## WHAT TO DO
Which lines of the entries below hold the word "pitch"? Report each of them.
----- INPUT DATA
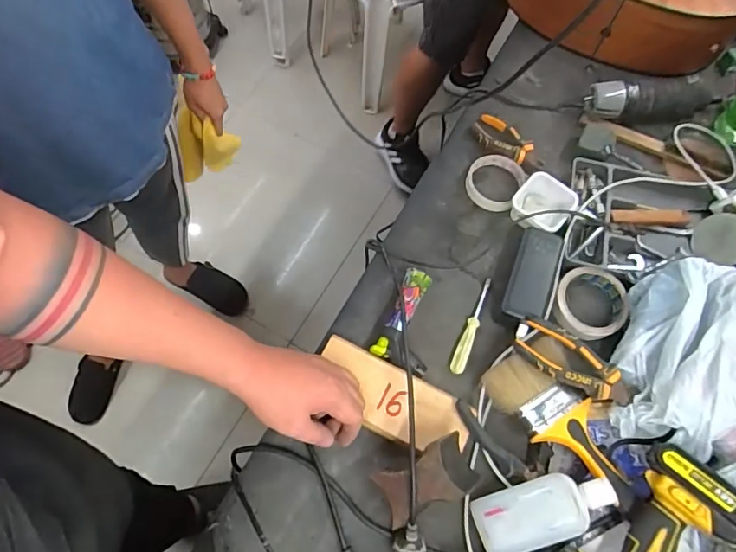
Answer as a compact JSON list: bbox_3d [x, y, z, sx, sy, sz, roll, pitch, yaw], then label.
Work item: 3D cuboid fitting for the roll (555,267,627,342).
[{"bbox_3d":[0.290,0.037,0.659,0.095,0.026,0.093,1,68,-2],"label":"roll"}]

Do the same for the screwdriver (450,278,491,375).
[{"bbox_3d":[0.136,0.063,0.651,0.019,0.014,0.140,21,69,6],"label":"screwdriver"}]

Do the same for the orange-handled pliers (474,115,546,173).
[{"bbox_3d":[0.211,-0.198,0.759,0.125,0.031,0.061,41,72,13],"label":"orange-handled pliers"}]

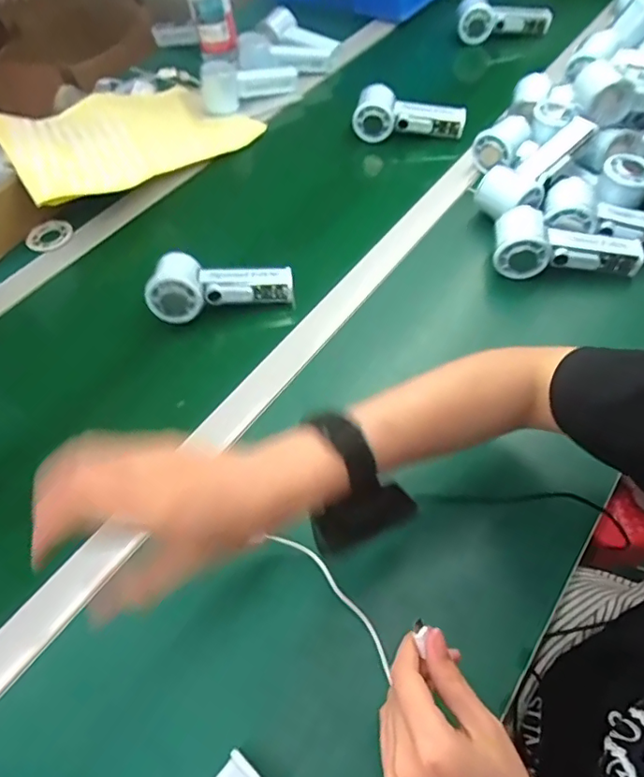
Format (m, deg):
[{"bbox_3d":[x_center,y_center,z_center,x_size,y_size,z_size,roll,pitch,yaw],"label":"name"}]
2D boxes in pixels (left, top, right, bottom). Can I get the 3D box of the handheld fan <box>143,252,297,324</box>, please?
[{"bbox_3d":[-0.111,-0.113,0.587,0.155,0.051,0.058,-3,55,-12],"label":"handheld fan"}]

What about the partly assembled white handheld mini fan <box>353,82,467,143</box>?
[{"bbox_3d":[0.123,-0.384,0.747,0.150,0.061,0.040,6,56,9],"label":"partly assembled white handheld mini fan"}]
----------
## ANSWER SECTION
Answer as a compact JSON list: bbox_3d [x, y, z, sx, sy, sz, roll, pitch, yaw], then label.
[{"bbox_3d":[x_center,y_center,z_center,x_size,y_size,z_size,roll,pitch,yaw],"label":"name"}]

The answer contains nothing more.